God it had the quality of a car accident, the dreamy thing where you’re halfway in before you really believe it’s happening. Having told us that the other side can’t run things, the party of responsible management had put an 82-year-old guy out to freestyle his way through the intro to their proposed President. They’d responded to the complaint that nothing interesting happens at Conventions but, well.

To be fair, the bar with no name went very quiet as this started unfolding, but it was the wrong quiet, like watching a film of a snake stalking a puppy. By the time Florida Senator Marco Rubio emerged to provide the intro proper to Romney, it was already gone, something you couldn’t quite believe you’d seen. Rubio was funny enough in his own way, but only for connoisseurs. A fifteen minute intro to Romney gave us three generations of history of, erm, Marco Rubio. He couldn’t have been more blatant if he’d worn a Rubio-Christie 16 t-shirt. That’s the hilarious thing about a party dedicated to individualism — the tang of death in the air encourages not solidarity, but a jackal party.

Then it was the main event. Waiting for Mitt Romney to start speaking is like waiting for smooth jazz to begin — there will be a moment of pure awfulness, a sort of vinegar stroke of ennui before you ease into it and realise that it ain’t that bad. There was a few minutes of flim-flam about Paul Ryan and his lovely family, and then from that family stuff into a more general thing about how you were promised you’d be able to look after your family, and oh you weren’t, and let me tell you about my family.

This was Romney’s chance to normalise some of the Mormon-Mexican stuff, and it brought his dad back in — he gave my mother a rose every morning, and that’s how she knew he was dead, because the morning he died there was no rose on the pillow — god gaaack, the woman lay in every day for 64 years, it doesnt even pass the bullsh-t test, there was never a late night argument? “You know where I’ll put that farkin rose ….’.

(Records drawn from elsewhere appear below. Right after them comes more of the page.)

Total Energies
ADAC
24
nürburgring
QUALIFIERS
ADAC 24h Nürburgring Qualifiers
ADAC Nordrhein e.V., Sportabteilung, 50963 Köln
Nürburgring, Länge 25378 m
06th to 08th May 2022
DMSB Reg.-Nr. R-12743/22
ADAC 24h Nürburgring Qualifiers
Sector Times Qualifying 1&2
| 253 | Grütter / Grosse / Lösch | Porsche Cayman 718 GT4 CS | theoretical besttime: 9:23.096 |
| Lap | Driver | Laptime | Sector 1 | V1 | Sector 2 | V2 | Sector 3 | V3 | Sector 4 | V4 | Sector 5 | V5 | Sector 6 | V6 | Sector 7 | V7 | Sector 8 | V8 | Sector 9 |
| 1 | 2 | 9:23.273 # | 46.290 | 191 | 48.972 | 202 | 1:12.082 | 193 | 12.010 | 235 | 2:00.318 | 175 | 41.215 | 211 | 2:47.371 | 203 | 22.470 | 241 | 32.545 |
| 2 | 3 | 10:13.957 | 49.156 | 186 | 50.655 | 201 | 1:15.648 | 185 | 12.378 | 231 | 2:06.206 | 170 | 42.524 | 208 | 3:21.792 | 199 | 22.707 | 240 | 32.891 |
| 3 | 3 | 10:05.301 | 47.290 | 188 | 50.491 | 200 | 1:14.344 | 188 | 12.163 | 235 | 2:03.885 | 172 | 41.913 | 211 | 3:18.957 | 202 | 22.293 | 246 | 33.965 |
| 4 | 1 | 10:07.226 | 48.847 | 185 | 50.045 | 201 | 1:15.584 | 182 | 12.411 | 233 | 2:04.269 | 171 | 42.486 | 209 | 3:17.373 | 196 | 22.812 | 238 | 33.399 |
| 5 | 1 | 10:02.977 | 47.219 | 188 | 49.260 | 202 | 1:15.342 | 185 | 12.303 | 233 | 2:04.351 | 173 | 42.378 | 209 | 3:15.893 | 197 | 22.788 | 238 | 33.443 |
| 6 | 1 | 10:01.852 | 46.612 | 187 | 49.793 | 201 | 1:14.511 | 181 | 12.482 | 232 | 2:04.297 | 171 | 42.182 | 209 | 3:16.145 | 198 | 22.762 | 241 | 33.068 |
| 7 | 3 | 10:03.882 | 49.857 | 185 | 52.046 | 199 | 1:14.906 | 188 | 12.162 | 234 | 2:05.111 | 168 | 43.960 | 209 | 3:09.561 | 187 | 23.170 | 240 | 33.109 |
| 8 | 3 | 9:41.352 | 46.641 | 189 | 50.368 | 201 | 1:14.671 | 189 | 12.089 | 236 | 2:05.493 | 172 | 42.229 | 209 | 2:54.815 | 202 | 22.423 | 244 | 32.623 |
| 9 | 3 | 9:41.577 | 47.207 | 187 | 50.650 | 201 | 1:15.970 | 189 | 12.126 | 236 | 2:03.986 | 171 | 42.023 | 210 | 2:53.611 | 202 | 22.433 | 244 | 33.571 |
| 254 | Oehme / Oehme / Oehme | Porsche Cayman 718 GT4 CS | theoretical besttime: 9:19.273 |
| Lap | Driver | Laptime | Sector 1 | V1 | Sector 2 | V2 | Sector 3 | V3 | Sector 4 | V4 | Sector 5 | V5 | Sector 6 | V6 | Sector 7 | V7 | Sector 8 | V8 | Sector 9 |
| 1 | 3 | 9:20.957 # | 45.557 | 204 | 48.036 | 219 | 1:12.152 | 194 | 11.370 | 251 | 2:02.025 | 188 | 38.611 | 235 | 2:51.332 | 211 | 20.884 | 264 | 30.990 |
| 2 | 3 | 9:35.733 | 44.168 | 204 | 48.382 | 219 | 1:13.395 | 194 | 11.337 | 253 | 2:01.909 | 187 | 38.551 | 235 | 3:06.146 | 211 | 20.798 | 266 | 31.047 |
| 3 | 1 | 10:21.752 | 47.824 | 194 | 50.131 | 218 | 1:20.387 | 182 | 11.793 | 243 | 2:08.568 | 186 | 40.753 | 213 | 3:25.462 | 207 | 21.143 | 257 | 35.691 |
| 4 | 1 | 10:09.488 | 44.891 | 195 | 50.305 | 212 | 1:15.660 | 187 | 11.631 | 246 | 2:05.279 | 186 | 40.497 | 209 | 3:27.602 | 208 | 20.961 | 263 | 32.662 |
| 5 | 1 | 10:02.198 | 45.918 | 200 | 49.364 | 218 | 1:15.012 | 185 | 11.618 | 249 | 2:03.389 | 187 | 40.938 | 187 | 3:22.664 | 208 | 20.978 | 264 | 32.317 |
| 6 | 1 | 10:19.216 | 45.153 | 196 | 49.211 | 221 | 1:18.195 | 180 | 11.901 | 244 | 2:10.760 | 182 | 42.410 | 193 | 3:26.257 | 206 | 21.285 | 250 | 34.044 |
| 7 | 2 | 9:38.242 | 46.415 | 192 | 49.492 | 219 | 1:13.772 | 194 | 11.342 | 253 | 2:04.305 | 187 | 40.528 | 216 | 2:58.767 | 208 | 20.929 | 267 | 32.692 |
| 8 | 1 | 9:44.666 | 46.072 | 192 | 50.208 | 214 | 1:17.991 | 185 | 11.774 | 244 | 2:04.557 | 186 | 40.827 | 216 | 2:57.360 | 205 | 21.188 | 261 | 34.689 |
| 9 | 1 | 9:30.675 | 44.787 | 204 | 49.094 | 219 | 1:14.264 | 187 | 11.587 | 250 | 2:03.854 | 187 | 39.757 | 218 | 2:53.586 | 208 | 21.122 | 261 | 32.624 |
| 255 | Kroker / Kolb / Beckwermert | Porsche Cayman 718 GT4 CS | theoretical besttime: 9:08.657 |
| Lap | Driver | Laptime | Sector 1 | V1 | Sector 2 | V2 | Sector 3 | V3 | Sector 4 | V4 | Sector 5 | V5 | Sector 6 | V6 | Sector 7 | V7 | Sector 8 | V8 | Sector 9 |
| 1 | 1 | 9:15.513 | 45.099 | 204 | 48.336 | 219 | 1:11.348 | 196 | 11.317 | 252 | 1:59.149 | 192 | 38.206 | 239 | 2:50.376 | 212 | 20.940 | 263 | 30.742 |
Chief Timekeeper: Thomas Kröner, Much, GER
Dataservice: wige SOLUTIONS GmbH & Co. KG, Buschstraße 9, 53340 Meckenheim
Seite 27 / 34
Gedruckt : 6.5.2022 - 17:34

It’s pure ken-doll Republicanism, plastic and s-xless as the man said, none of it has changed much. Then it got onto his “small company” that he started with the help of an interconnected set of capital funds, then we started to get tough. There was one killer line — “isn’t there something wrong when the most excited you were about a President was when you voted for him?” And: “President Obama wanted to lower the oceans and heal the earth. I want to help you provide for your family.” That was for the independents watching. The last part — President Obama has destroyed our national security — was for the hardcore, promising as it did, several more wars.

But the crowd loved it like anything, platforms of cheers rising up and up to ecstasy. Mitt had humanised himself enough, perhaps, to slough off the tax havens and evil capitalist tag for a while. Most pundits expect that he’ll gain a bump from this — if he’s not in the lead on the daily polls over the weekend, he’s in trouble — before Obama gets a chance to reframe the debate next week. Then he was gone, and an archbishop was offering an invocation. The camera panned across the crowd. Crabb tweeted that no one in the pizza parlour was a likely voter, and was surprised. Hah, she’ll learn. Bars and pizza parlours, where the unpeople gather.

“Hey man will you change it now?” The TV flicks over to greco-roman wrestling, which looks like oily pron. The bar is immediately engaged. “Man will you buy me a drink?” my neighbour says.

“Sure — why don’t you like politics?”

“Man I love politics. Union. Local 213, ex. Laid off two years ago. Whatever it is, that wasn’t it.”